Timothy grimaced. “Not exactly. But there’s nothing to be done for it. Let’s get going.”

They moved out of the clearing and into the woods again. Now that the sky had turned gray, it was dark in the forest. Even so, the trees were still spaced well apart and the going was easy enough, the landscape relatively flat. In time, they emerged onto a path that had been beaten down by the passage of mages and horses. It ran northeast and Caiaphas smiled as he glanced in both directions.

“This ought to take us directly to the lake.”

“At least it feels like we’re getting closer to someone who can help,” Timothy said.

But Caiaphas wasn’t paying attention to him anymore. Timothy had been facing the navigator, looking back at the forest from where they had just emerged. The woods were deep on both sides of the path. Caiaphas, though, was staring along their intended route to the northeast, and over the deep blue veil he wore, the navigator’s eyes were dark and troubled.

“What is—” Timothy began, turning to find the source of his friend’s alarm. Something drew his attention in the woods. A low, swift shape darting from tree to tree.

“Lost and alone,” said a rasping, familiar voice.

The woods were forgotten. Timothy turned up the path to see a single figure striding toward them. Moments earlier he had not been there at all, but now they were not alone. Caiaphas only stared uncertainly ahead. But not Timothy. As the new arrival strode through the gloom toward them, his single arm at his side, Timothy balled his hands into fists and prepared to fight.

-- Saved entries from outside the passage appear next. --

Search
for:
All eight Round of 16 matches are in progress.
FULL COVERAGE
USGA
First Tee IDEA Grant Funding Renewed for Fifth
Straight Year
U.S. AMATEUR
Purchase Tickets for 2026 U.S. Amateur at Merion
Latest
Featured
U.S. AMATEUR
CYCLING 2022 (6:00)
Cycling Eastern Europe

“There are no Wurm to protect you here, boy,” snarled Constable Grimshaw. The cruel-eyed mage raised his remaining hand and smoothed his mustache. The cloak he wore fluttered behind him in the breeze.

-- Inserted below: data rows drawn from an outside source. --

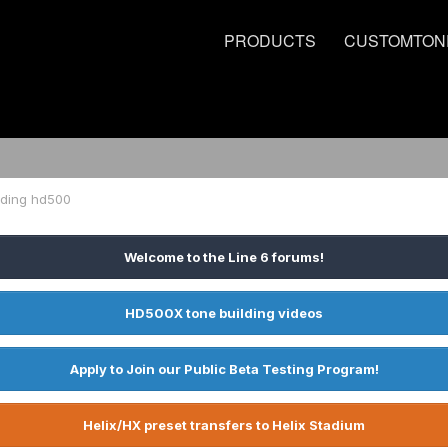
PRODUCTS
CUSTOMTON
rding hd500
Welcome to the Line 6 forums!
HD500X tone building videos
Apply to Join our Public Beta Testing Program!
Helix/HX preset transfers to Helix Stadium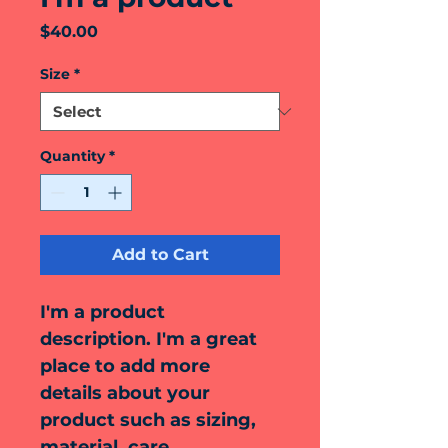
Price
$40.00
Size
*
Quantity
*
Add to Cart
I'm a product 
description. I'm a great 
place to add more 
details about your 
product such as sizing, 
material, care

“Grimshaw,” Timothy said, grinding the name in his teeth. He was stunned to meet the mage here in the wilderness, this horrible man who had called him a freak and a monster, who had imprisoned Verlis and tried to do the same to Timothy. “You know your magic won’t hurt me. And you can’t beat me hand-to-hand. Get out of our way.”

The Constable laughed, an ugly, hollow sound. “I don’t have to beat you. I only have to kill the navigator.” He sneered on this last word, letting them both know how far beneath him he felt Caiaphas was.

Timothy shook his head, not understanding.

Then something moved again in the woods and he saw it just out of the corner of his eye. As he turned, he heard Grimshaw speak again.

“Alastor will be the one to spill your blood, unmagician.”

Timothy spun. At the edge of the path, just emerging from the trees, was a monstrous thing that seemed part man and part cat. It crouched low to the ground, though it walked on two legs. It was much larger than a feline, but smaller than Timothy himself. Its ears pricked up, it raised its clawed forepaws, and it hissed, cat eyes gleaming sickly yellow in the gloom and shadows of the forest path.

Alastor. He knew that name. Nicodemus’s familiar. But it had been an ordinary cat. This couldn’t be—

Then it no longer mattered.

The cat-creature hissed again, and then it sprang across the path at him, claws descending.